_ARBEITSAUFTRAG 1_: Erläutern Sie anhand der Forenbeiträge zum Markenschutz des Imkerglases, weshalb das Etikett laut einem Beitrag künftig womöglich nicht mehr im Glas verwendet werden dürfte.
_ARBEITSAUFTRAG 2_:
Prüfen Sie, ob die folgenden Aussagen mit den Forenbeiträgen zum Markenschutz des Imkerglases übereinstimmen. Antworten Sie jeweils mit Ja oder Nein und zitieren Sie die entscheidenden Worte des Textes wörtlich.
(a) Laut dem ersten Beitrag ist das pure Glas geschützt.
(b) Als Markeninhaber wird der Deutsche Imkerbund genannt.
(c) Einer der Verfasser gibt an, selbst mehrere Schutzmarken zu besitzen.
_ARBEITSAUFTRAG 3_:
Beantworten Sie anhand der Forenbeiträge zum Markenschutz des Imkerglases kurz die folgenden Fragen.
(a) Seit welchem Jahr ist das Glas mit Etikett geschützt?
(b) Welche Glasgrößen werden in einem Beitrag genannt?
(c) Wo soll man laut dem ersten Beitrag selbst nachsehen?
━━━ TEXTABSCHNITT
Beiträge von dg392

    Nein. Das neue Etikett ist geschützt. Und das Glas mit Etikett seit 1953. Nicht geschützt ist das pure Glas z.B. und eine einzelne Deckeleinlage ect. Sieh' doch bitte selber nach. Beim Markenamt. Basisrecherche, Markeninhaber "Deutscher Imkerbund" ...


    Sag ich doch, das Etikett nur im Zusammenhang mit dem Glas. Passt doch. Ich kenne das Prozedere, bin selbst Inhaber von mehreren Schutzmarken.
    Viele Grüße

    Henry
    Also ist lediglich das Etikett geschützt, nicht das Glas. Hätte mich gewundert, wie soll man ein 250 / 500 Gramm Glas schützen. Würde wohl nicht durchgehen.
    Das Etikett darf also nur im Zusammenhang mit den Gläsern xy benutzt werden. Wenn dar Schutzmarkeninhaber morgen festlegt, nur in OVC Bärchen, dann nicht mehr im Glas.
    Fakt ist, der Verband erweckt den Anschein den Honig freien Imkermarkt zu bewerten, tut er aber nicht. Die Begründungen sind „Krücken“.
    Viele Grüße


    Nach meinem Kenntnisstand dürfen die D.I.B. Gläser nur im Zusammenhang mit den Etiketten und umgekehrt verwandt werden.
━━━━━━
━━━ DATENSATZ
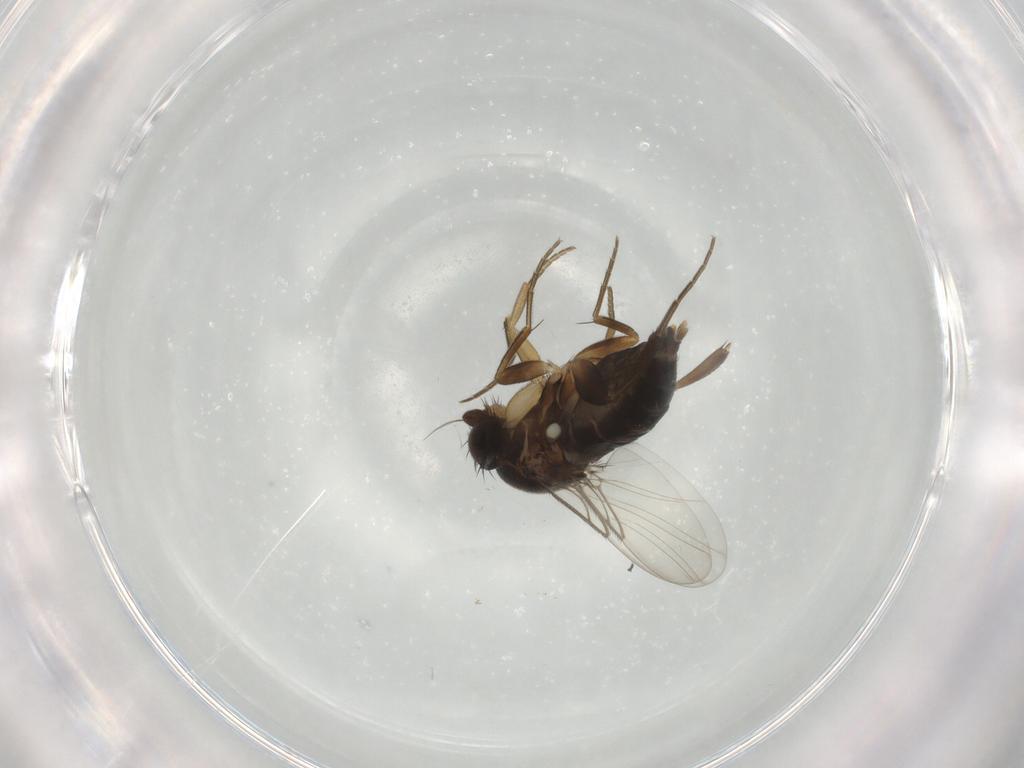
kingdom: Animalia
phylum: Arthropoda
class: Insecta
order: Diptera
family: Phoridae
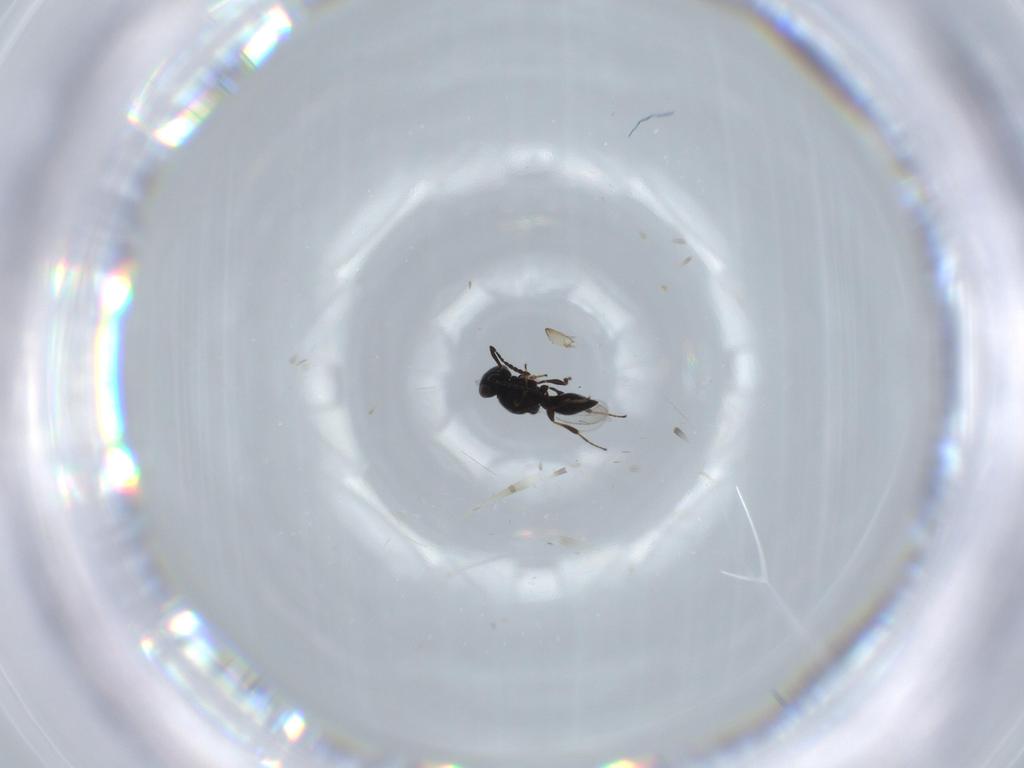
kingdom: Animalia
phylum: Arthropoda
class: Insecta
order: Hymenoptera
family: Platygastridae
━━━━━━
_ERGEBNIS 1_: Das Etikett darf nur im Zusammenhang mit bestimmten, vom Schutzmarkeninhaber festgelegten Gläsern benutzt werden. Legt der Inhaber künftig fest, dass es nur noch in OVC Bärchen verwendet werden darf, ist die Verwendung im Glas nicht mehr erlaubt.

_ERGEBNIS 2_:
(a) Nein: „Nicht geschützt ist das pure Glas z.B.“
(b) Ja: „Markeninhaber "Deutscher Imkerbund"“
(c) Ja: „bin selbst Inhaber von mehreren Schutzmarken“

_ERGEBNIS 3_:
(a) Seit 1953.
(b) 250 und 500 Gramm.
(c) Beim Markenamt, über die Basisrecherche.